Monday, April 4, 2011

Finding entities, characters, glyphs

My latest "mini-project", a few hours in, solves the annoying problem of trying to remember entity numbers or names. For example, our last project used the entity » (»), and it seemed like it took me two years to remember it. Now, with this tool, I can just type ">>" and the character, symbol and number appear. I tried to make it "mobile friendly", and may experiment with packaging it as an "app".

I'm intrigued by "mini-projects"... something I can put together in a few minutes or hours and provide value to someone. It's a long-time obsession: in the 90s when I got my first laptop, I tested myself to see what I put together on my 22 minute BART ride from Oakland to 24th Street. It was fun, but I never creating anything of general interest.

Now, these little tools (and hacks) can be quicker to build out and easier to share. In fact, there are 1000s of "apps" out there, many of which look like they can be done in hours. Anyway, I have a few on my web site.

What makes things easier is there is so much data out there to build upon. As you'd expect, it takes the entity list of W3C. But I supplemented this with interesting Unicode characters, and a nice set from Remy Sharp.

Check it out, bookmark it, and please send me feedback.

7 comments:

Victoryperfect said...

What an exciting experience!/Hilarious! Delightful! True!/wonderful stuff! thank you!
Scrum Process

Vegcar.net said...

Sounds cool Andy. I am fascinated by "mini-apps" too! I have a couple ideas I want to discuss with you - and to catch up! I'll call you.

Lowell Kirsh said...

I like it!

Claire C said...

Great tool, thanks so much. Just discovered and bookmarked. Fab idea!

Kim said...

This is a nice web application! I wonder why some characters aren't represented. For instance, I tried searching for "monkey" or "1f435" or "1F435" and nothing came up. For reference, see http://www.fileformat.info/info/unicode/char/1f435/index.htm

Are there a subset of unicode/html entities not in your project?

Thanks for the cool tool!

ndp said...

@Kim Thanks for the compliment. Yes, this is just a subset-- I somewhat unscientifically went through the code pages and chose ones that would be most interesting to explore. The goal was to make something fast and useful and engaging.

I'm in the process of putting together another version that has "all" the non-unihan characters, and I'll make that available as soon as it's solid. It works, but is 1.8M a bit too large.
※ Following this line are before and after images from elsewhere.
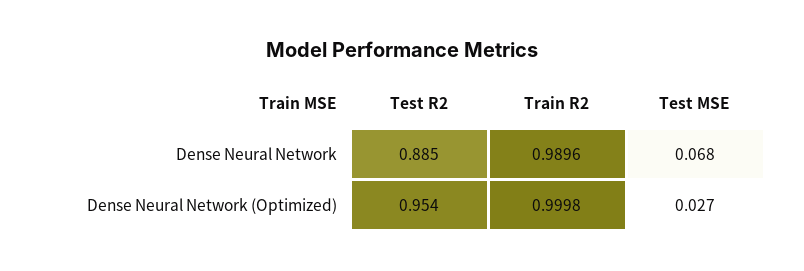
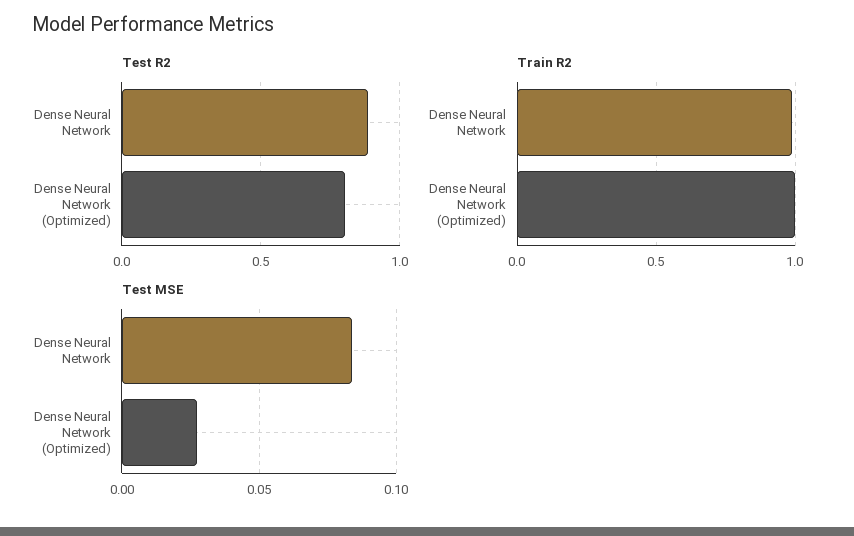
  {
    "Test R2": {
      "Dense Neural Network": 0.885,
-     "Dense Neural Network (Optimized)": 0.954
+     "Dense Neural Network (Optimized)": 0.8
    },
    "Train R2": {
      "Dense Neural Network": 0.9896,
      "Dense Neural Network (Optimized)": 0.9998
    },
    "Test MSE": {
-     "Dense Neural Network": 0.068,
+     "Dense Neural Network": 0.085,
      "Dense Neural Network (Optimized)": 0.027
    }
  }

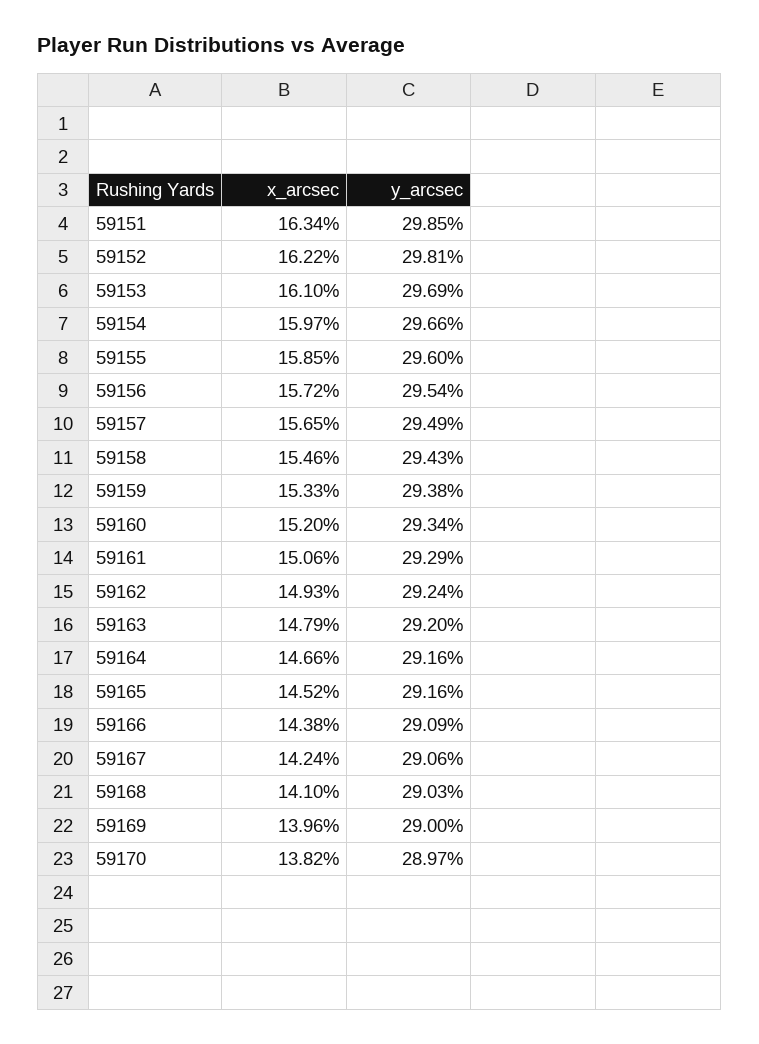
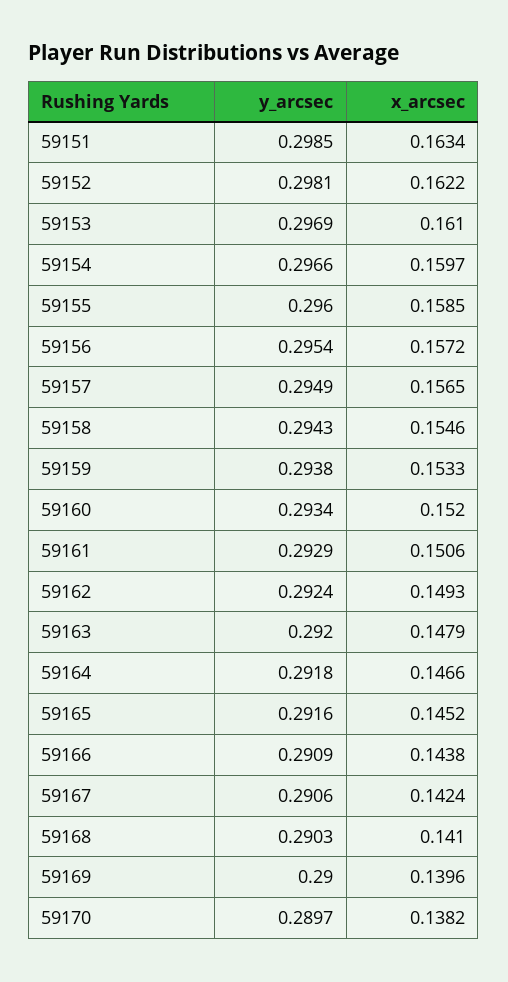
  {
    "x_arcsec": {
      "59151": 0.1634,
      "59152": 0.1622,
      "59153": 0.161,
      "59154": 0.1597,
      "59155": 0.1585,
      "59156": 0.1572,
      "59157": 0.1565,
      "59158": 0.1546,
      "59159": 0.1533,
      "59160": 0.152,
      "59161": 0.1506,
      "59162": 0.1493,
      "59163": 0.1479,
      "59164": 0.1466,
      "59165": 0.1452,
      "59166": 0.1438,
      "59167": 0.1424,
      "59168": 0.141,
      "59169": 0.1396,
      "59170": 0.1382
    },
    "y_arcsec": {
      "59151": 0.2985,
      "59152": 0.2981,
      "59153": 0.2969,
      "59154": 0.2966,
      "59155": 0.296,
      "59156": 0.2954,
      "59157": 0.2949,
      "59158": 0.2943,
      "59159": 0.2938,
      "59160": 0.2934,
      "59161": 0.2929,
      "59162": 0.2924,
      "59163": 0.292,
-     "59164": 0.2916,
+     "59164": 0.2918,
      "59165": 0.2916,
      "59166": 0.2909,
      "59167": 0.2906,
      "59168": 0.2903,
      "59169": 0.29,
      "59170": 0.2897
    }
  }

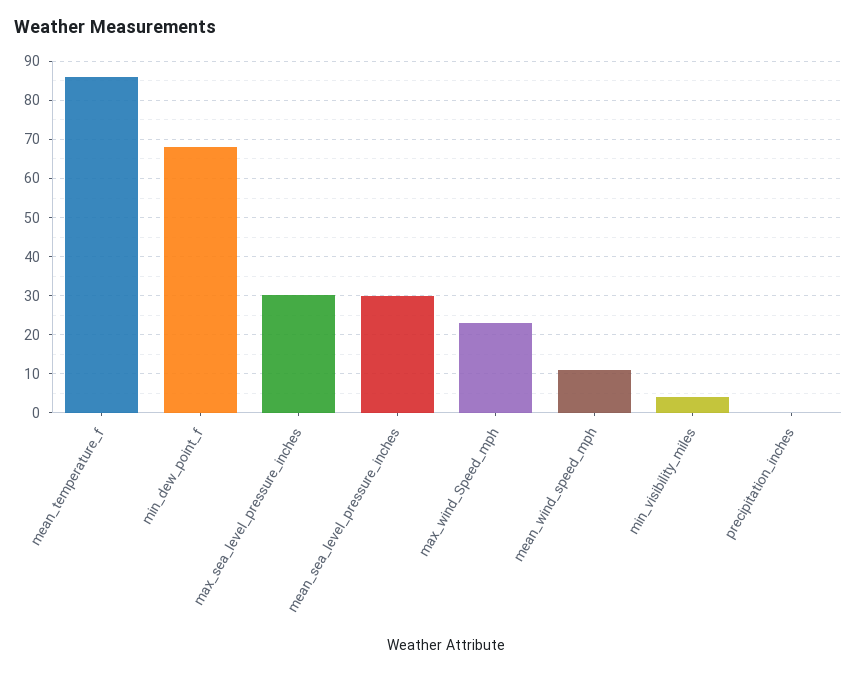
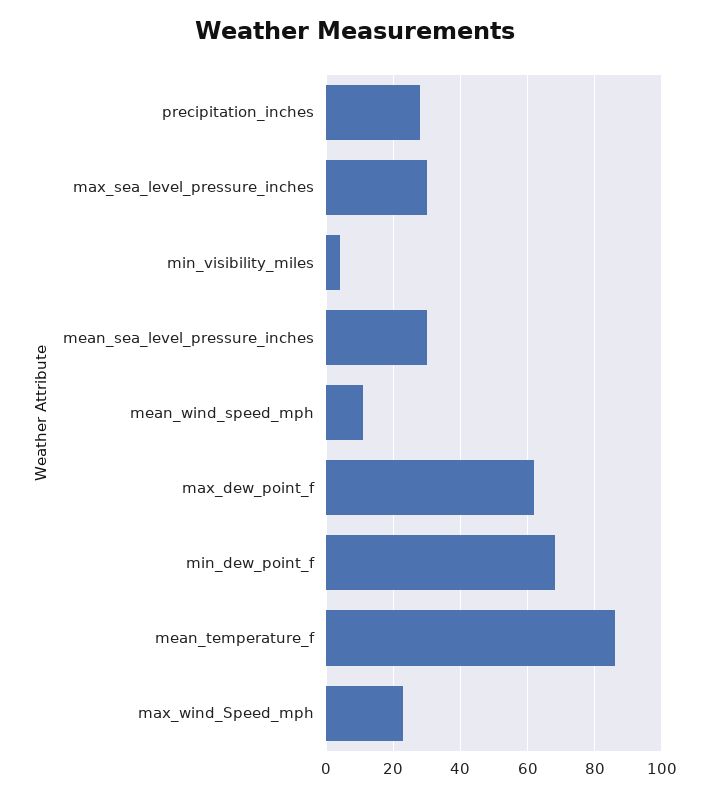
  {
    "mean_temperature_f": 86,
    "min_dew_point_f": 68,
    "max_sea_level_pressure_inches": 30,
    "mean_sea_level_pressure_inches": 30,
    "max_wind_Speed_mph": 24,
    "mean_wind_speed_mph": 12,
    "min_visibility_miles": 4,
-   "precipitation_inches": 0
+   "precipitation_inches": 28,
+   "max_dew_point_f": 62
  }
That being said, as I use the complete set, I quickly see that many characters are missing from fonts, so it brings up more problems...

ndp said...

@Kim... finally responding to your comment with a new version. I've added many symbols, including the monkeys http://amp-what.com/#q=monkey

This is still a subset, but if you want to use a "full" set of 35K characters, find the link towards the bottom page that says "Click to replace curated list of characters..."